§ Problem description
Throughout the listing below, show every line in which "esse" occurs.

§ Supplied information
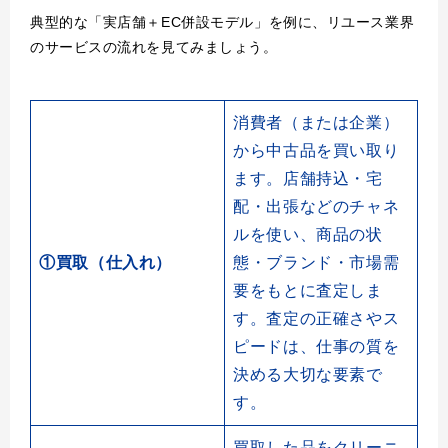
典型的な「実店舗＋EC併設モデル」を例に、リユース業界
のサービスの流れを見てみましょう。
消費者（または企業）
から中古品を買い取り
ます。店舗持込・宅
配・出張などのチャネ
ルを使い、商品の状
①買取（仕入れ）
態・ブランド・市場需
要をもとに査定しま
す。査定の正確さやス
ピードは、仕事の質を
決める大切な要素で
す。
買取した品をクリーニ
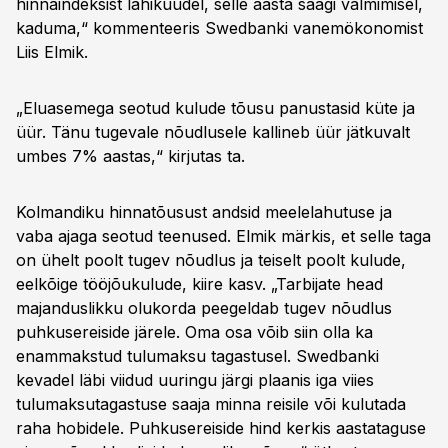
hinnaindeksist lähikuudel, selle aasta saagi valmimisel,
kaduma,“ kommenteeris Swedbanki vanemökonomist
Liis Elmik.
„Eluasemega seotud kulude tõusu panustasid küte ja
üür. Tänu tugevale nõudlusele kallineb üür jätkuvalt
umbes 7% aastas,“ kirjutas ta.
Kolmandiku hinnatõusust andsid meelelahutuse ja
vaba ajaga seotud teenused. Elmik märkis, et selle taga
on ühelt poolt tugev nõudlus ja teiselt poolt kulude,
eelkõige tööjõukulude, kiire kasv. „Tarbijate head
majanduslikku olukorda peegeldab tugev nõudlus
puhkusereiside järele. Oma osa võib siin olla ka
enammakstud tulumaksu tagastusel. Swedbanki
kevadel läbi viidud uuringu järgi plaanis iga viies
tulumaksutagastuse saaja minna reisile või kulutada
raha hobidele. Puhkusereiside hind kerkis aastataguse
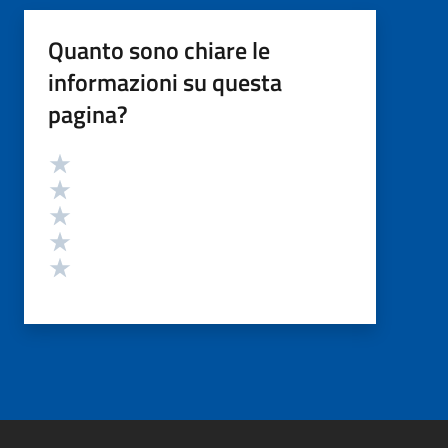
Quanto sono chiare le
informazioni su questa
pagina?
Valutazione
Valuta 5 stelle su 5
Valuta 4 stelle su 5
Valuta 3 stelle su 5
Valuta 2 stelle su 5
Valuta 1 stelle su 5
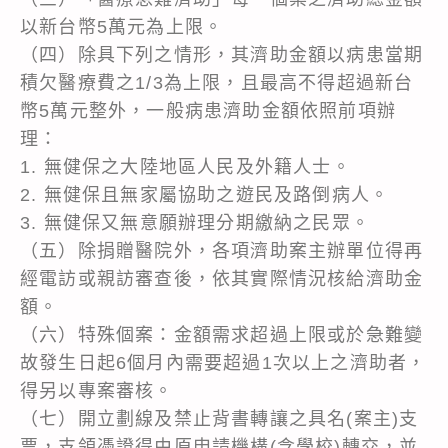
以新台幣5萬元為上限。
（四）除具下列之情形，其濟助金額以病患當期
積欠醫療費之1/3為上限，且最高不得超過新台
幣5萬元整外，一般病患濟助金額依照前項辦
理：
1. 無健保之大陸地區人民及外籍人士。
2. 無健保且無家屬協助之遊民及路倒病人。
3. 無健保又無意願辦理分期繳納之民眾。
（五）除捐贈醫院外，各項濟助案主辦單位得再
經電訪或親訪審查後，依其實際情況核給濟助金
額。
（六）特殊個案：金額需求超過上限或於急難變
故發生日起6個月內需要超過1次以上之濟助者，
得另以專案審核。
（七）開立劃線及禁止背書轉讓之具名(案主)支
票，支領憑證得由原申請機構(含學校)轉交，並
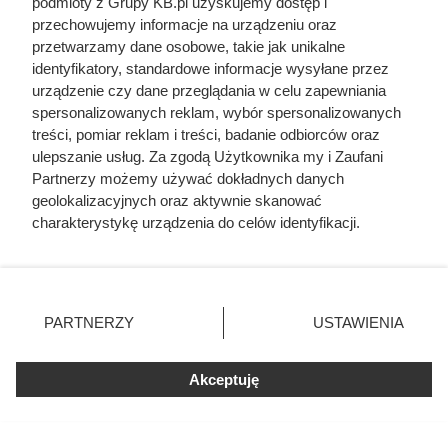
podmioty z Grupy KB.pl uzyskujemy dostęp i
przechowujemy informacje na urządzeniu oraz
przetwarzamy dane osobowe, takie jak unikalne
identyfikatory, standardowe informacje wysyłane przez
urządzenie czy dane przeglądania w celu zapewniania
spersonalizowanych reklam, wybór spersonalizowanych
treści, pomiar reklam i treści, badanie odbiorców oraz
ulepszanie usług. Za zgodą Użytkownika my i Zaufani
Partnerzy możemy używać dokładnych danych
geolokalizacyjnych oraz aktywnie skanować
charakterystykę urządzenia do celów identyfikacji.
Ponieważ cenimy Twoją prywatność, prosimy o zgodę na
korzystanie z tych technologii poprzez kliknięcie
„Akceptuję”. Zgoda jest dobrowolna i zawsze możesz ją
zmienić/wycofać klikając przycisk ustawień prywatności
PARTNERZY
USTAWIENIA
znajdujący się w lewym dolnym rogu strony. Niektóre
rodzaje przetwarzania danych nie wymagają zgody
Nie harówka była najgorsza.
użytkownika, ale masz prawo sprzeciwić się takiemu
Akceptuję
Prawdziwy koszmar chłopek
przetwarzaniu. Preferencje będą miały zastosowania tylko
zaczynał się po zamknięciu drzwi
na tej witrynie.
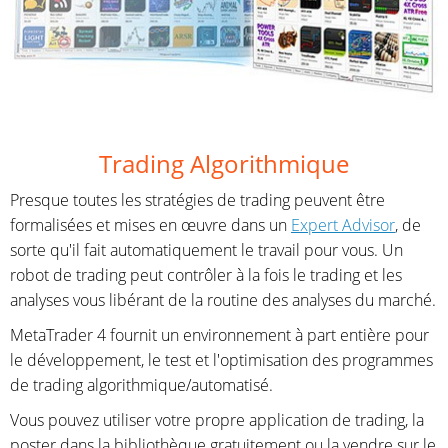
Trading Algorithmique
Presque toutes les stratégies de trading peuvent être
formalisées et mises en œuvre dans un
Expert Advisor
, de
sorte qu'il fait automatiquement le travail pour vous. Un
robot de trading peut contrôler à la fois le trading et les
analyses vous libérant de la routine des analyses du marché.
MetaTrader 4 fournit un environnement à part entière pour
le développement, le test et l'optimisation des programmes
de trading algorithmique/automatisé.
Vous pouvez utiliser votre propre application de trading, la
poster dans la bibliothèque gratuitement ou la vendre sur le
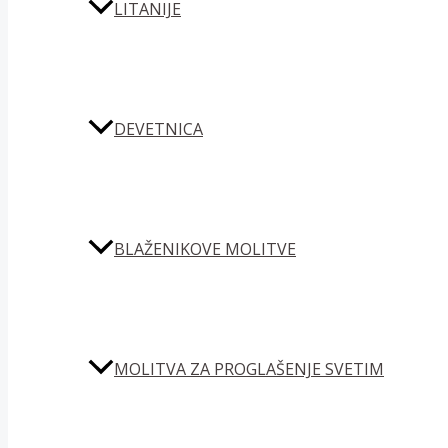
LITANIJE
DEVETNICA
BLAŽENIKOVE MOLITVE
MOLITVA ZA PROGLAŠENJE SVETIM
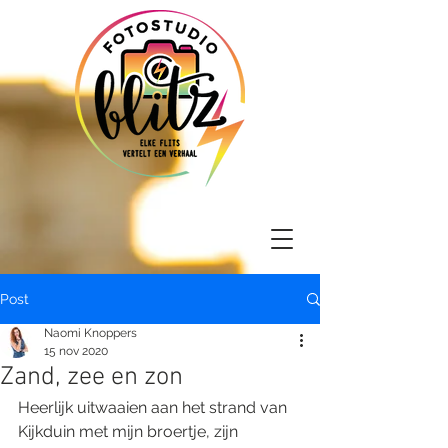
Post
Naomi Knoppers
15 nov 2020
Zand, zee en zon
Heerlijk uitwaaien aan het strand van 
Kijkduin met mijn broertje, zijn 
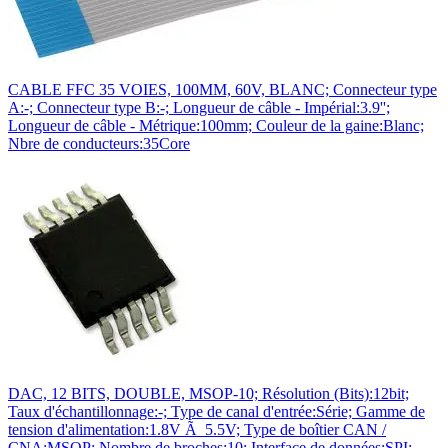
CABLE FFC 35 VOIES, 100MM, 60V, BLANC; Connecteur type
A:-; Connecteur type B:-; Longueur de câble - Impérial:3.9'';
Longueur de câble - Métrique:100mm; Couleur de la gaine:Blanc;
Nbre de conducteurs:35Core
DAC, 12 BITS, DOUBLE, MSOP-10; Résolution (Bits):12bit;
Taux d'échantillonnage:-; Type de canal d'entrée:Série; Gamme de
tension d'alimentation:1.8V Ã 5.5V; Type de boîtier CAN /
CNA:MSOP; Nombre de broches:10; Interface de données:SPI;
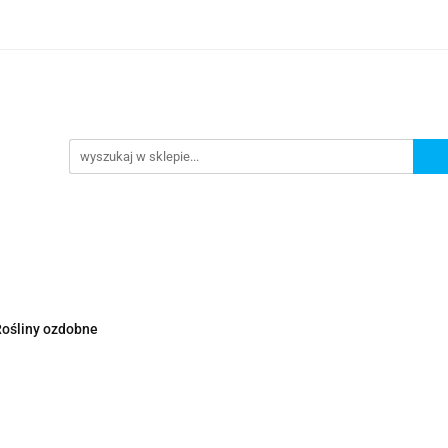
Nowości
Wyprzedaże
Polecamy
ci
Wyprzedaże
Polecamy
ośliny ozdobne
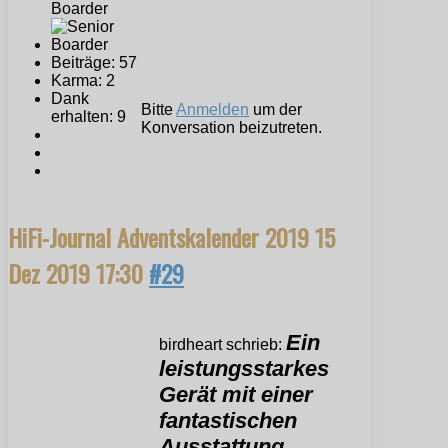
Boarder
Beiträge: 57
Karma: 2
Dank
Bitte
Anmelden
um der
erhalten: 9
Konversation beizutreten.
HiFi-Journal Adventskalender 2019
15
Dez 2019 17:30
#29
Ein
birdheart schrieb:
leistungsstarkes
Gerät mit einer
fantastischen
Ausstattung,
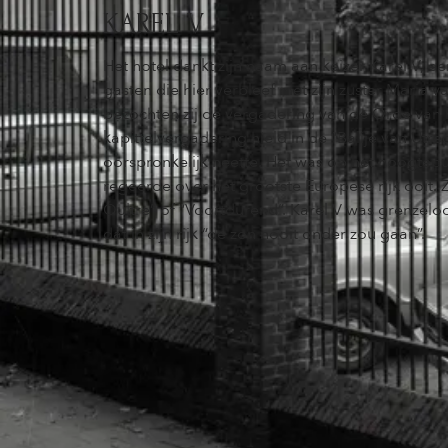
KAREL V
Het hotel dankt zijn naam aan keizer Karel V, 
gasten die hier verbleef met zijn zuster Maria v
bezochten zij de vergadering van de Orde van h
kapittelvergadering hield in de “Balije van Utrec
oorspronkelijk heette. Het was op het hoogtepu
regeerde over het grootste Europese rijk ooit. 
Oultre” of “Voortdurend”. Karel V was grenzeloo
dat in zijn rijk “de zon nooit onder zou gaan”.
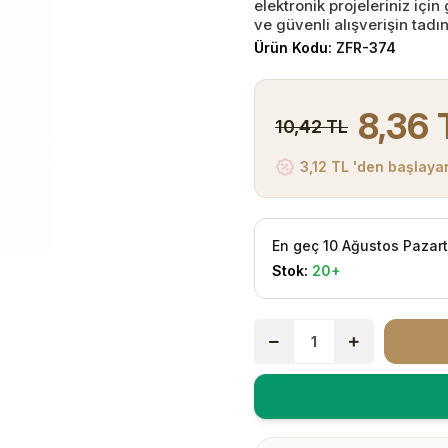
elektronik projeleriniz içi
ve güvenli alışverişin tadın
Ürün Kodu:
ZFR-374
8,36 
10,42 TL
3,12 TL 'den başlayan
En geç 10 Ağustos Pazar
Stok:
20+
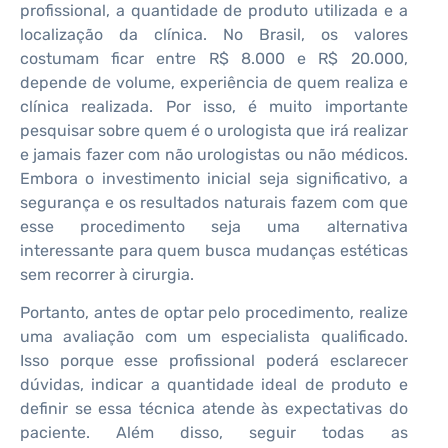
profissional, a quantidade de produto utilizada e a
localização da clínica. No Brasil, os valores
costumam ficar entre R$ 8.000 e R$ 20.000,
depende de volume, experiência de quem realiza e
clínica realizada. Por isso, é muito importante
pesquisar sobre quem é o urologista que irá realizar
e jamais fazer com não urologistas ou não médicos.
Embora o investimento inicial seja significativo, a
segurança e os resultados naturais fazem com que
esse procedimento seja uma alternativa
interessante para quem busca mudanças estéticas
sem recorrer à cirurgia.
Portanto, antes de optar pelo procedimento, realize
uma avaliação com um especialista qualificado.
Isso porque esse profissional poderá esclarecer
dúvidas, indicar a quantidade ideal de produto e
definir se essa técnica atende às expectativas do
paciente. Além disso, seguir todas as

§ Answer
esse procedimento seja uma alternativa
Isso porque esse profissional poderá esclarecer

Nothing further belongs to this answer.